Une dernière source d’instabilité est l’action des autorités de la concurrence qui

peuvent par des enquêtes mettre à jour et démanteler des cartels. Une des

tendances récentes a été le renforcement des moyens consacrés à la détection et

la sanction des cartels. Les entreprises ayant eu des comportements collusifs

peuvent se voir infliger une amende atteignant jusqu’à 10% de leur chiffre

annuel en Europe. Par ailleurs, un nouveau dispositif, le programme de

clémence, permet d’exempter de toute amende la première entreprise qui

dénonce un cartel et apporte des preuves matérielles suffisantes. L’intérêt de ce

programme, appliqué depuis quelques années en Europe, est de mettre les

membres d’un cartel dans une situation de dilemme du prisonnier (voir

encadré sur le dilemme du prisonnier). Les entreprises savent, tout comme les

deux suspects dans le dilemme du prisonnier, qu’elles ont intérêt à dénoncer

avant d’être dénoncée. Ce programme vise donc à déstabiliser de l’intérieur des

cartels qui sont difficilement détectables, tant les entreprises prennent des

précautions pour se concerter et organiser leur cartel.

Dilemme du prisonnier et dilemme de la concurrence

Le dilemme du prisonnier décrit une situation stratégique dans laquelle des

joueurs ou des agents économiques sont amenés chacun de leur côté à

prendre des décisions qui sont collectivement sous-optimales. L’histoire

originale est celle de deux voleurs qui ont commis un hold-up et qui se font

arrêter par la police. Les policiers ne disposent toutefois pas de preuves

suffisantes et décident de les interroger séparément pour obtenir des aveux.

Chaque suspect se voit offrir deux alternatives : se taire ou dénoncer son

complice. Si les deux complices gardent le silence, ils ne peuvent être

condamnés que pour un délit mineur comme la détention illégale d’une arme et

ne resteront pas longtemps en prison (1 ans). Si l’un dénonce et l’autre se tait,

alors le premier est relâché et le second écope d’une longue peine de prison

(10 ans). En revanche, si les deux se dénoncent, ils sont envoyés en prison,

mais la sentence est moins sévère que si un seul est dénoncé (8 ans). Si les

utilités des prisonniers sont une fonction décroissante du nombre d’années de

prison (par exemple, utilité= - nombre d’années), alors on peut représenter les

gains des prisonniers sous la forme de la matrice suivante. En ligne nous avons

les décisions possibles du prisonnier 1 et en colonne celles du prisonnier 2.
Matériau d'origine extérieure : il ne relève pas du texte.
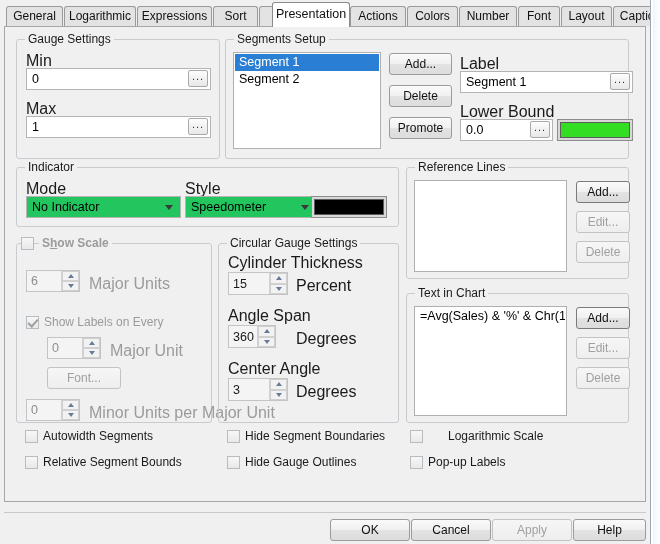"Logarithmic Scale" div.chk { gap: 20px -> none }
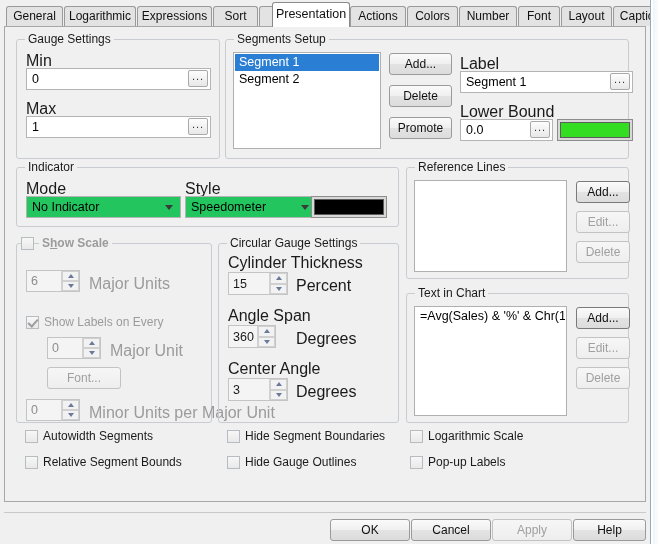"OK" div.btn { html: <div>OK</div> -> none }
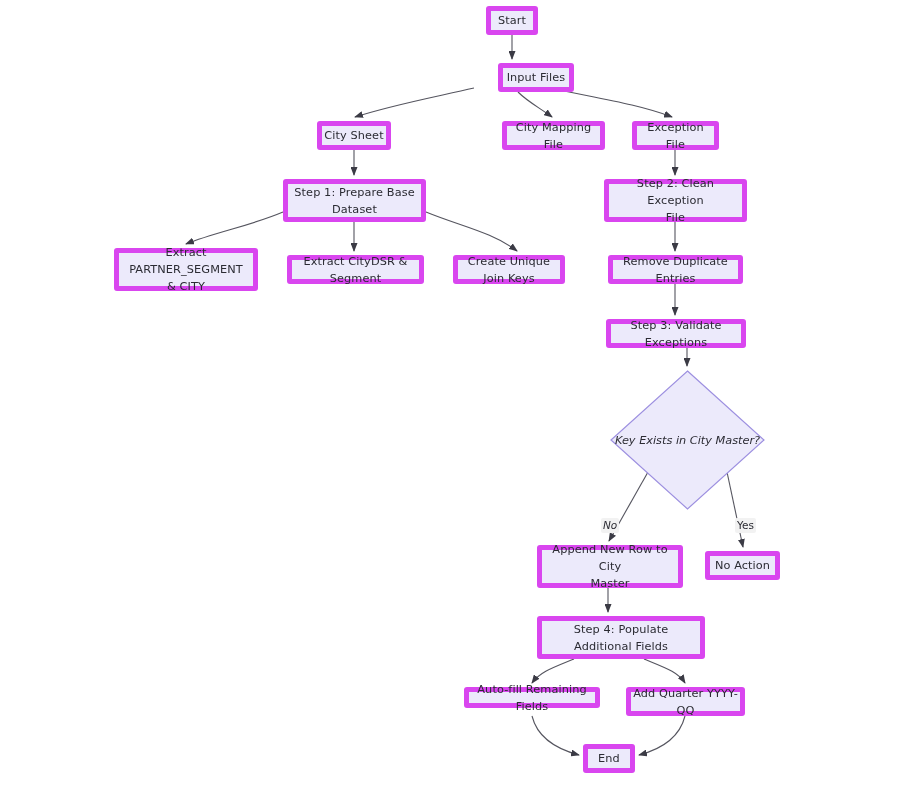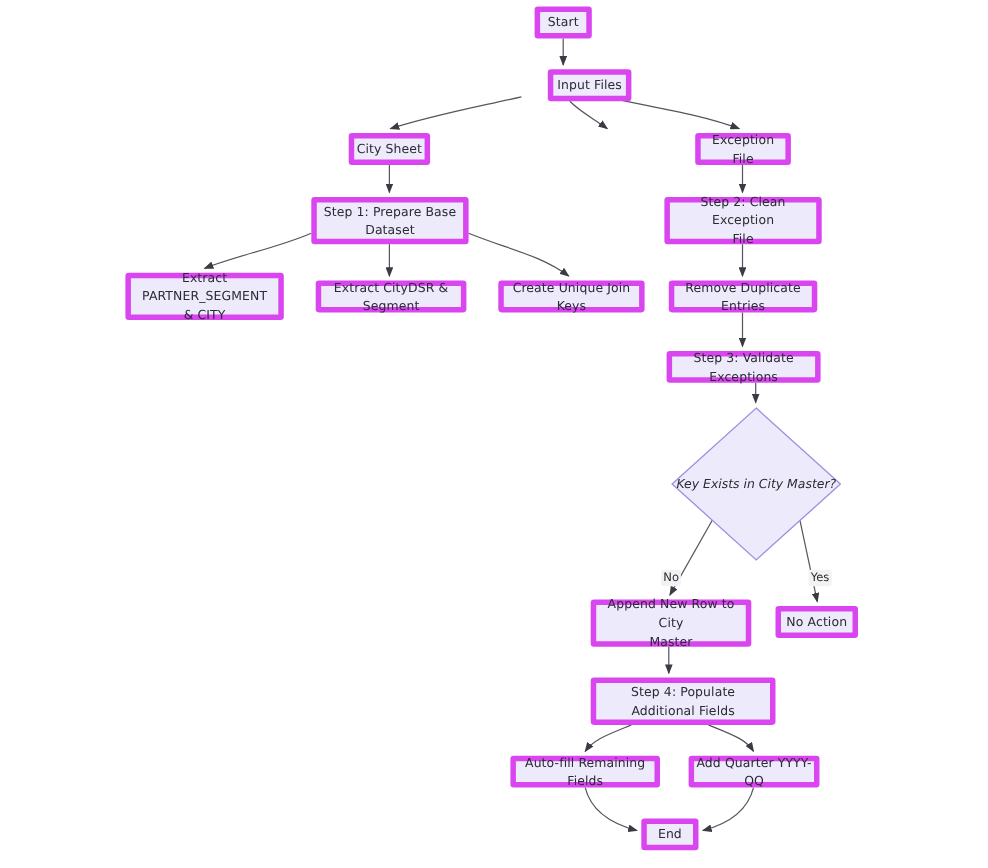"City Mapping File" div.node { html: none -> <div>City Mapping File</div> }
Dans chacune des cellules du tableau, le premier chiffre correspond à l’utilité du

prisonnier 1 et le second chiffre à l’utilité du prisonnier 2.

dénoncer se taire

dénoncer (-8 ; -8) (0 ; -6)

se taire (-6 ; 0) (-1 ; -1)

Si chaque prisonnier cherche à maximiser son utilité (ou minimiser le temps

passé en prison), le choix « dénoncer » apparaît comme la meilleure stratégie.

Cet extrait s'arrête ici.